In just two short decades — while the post World War II housing boom created the wealth of the white middle class — blacks in Chicago were ripped off to the tune of $4 billion on land sale contracts, a common practice at the time that has been since outlawed but whose damage is still felt.

A recent study from Duke University’s Samuel DuBois Cook Center on Social Equity estimates that “the total amount expropriated from Chicago’s black community due to land sales contracts is between $3.2 and $4 billion in today’s dollars. The study, called “The Plunder of Black Wealth in Chicago: New Findings on the Lasting Toll of Predatory Housing Contracts,” is the first report to put a dollar amount on the practice.

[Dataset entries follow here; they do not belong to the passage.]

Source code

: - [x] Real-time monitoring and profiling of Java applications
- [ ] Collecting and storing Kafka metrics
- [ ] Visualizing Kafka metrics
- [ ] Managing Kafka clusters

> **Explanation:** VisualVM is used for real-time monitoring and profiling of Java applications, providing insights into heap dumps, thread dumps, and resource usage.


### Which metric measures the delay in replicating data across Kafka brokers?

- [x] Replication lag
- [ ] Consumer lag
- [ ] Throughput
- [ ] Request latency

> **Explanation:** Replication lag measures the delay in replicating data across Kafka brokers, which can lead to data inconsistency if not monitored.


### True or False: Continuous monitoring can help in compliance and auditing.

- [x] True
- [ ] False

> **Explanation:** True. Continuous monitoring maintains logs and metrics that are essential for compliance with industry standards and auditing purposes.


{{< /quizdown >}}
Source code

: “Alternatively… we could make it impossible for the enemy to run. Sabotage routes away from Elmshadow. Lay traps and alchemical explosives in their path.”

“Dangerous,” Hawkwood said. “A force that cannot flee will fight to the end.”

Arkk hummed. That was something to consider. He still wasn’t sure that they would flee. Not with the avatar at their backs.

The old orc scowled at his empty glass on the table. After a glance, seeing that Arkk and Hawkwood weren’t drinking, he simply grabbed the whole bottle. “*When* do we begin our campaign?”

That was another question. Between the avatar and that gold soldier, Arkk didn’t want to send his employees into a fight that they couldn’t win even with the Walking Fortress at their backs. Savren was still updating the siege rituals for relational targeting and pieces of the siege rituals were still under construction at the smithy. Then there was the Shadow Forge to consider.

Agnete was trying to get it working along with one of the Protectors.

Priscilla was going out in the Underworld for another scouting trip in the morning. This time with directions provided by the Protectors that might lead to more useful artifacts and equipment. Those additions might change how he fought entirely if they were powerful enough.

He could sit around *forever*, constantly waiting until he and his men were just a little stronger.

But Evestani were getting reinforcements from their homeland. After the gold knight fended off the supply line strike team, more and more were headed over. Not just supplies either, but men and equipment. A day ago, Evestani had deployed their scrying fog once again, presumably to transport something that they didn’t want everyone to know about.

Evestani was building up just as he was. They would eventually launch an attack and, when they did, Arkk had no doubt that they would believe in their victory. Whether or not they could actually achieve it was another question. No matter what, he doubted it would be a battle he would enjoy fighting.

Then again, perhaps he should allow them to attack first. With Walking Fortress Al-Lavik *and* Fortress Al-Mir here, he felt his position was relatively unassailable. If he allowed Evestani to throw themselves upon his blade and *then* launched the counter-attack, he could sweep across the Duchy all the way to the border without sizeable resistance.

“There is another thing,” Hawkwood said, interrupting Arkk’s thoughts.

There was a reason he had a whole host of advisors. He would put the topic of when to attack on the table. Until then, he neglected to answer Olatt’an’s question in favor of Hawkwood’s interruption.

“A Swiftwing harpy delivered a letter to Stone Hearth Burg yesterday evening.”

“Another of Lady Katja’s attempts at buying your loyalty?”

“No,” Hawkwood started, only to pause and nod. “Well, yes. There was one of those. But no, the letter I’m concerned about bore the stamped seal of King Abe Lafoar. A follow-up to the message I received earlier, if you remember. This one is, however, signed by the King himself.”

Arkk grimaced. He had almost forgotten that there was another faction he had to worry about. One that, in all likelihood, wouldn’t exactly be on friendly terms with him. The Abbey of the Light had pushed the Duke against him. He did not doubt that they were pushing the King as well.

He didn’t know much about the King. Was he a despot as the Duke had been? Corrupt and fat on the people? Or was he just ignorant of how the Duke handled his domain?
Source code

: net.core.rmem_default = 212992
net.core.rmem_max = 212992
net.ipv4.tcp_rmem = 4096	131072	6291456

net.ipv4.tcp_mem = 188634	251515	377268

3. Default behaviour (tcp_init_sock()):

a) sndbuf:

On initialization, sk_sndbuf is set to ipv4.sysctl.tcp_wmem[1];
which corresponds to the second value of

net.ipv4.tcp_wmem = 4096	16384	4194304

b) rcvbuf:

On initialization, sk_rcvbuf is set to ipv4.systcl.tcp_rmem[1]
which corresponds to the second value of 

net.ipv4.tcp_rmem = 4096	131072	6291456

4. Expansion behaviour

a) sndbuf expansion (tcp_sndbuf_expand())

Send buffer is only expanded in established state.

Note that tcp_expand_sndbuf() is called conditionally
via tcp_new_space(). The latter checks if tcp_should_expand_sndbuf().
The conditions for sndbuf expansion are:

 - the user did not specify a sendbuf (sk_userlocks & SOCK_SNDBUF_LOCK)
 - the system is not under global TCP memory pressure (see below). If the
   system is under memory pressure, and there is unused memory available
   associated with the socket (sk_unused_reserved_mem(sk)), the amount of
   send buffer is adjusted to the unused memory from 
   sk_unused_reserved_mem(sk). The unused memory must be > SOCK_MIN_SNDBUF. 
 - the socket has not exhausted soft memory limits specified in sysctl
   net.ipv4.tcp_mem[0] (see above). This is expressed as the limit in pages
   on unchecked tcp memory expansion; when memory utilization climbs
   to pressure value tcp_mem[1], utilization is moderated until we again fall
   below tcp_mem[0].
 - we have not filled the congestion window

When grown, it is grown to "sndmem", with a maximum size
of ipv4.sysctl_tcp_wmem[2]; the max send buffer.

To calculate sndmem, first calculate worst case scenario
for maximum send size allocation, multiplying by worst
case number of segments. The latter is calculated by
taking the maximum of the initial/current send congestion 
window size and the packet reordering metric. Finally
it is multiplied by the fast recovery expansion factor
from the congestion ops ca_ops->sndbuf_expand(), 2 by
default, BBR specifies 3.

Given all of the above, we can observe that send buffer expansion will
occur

During a time when blacks could not get mortgages because of redlining, buying homes on contract gave the illusion of a mortgage payment without any protection. Simply put, it was often the only way for black families to buy a home in Chicago during the post-World War II boom. This practice followed redlining, which began in the 1930s as a New Deal policy that color-coded neighborhoods based on the perceived risk of insuring home loans there. Neighborhoods with large percentages of non-white residents, particularly African Americans, were colored red, deeming the entire area too risky for lending. Racial prejudice, both individual and as codified by law, led many whites to leave their neighborhoods by the thousands.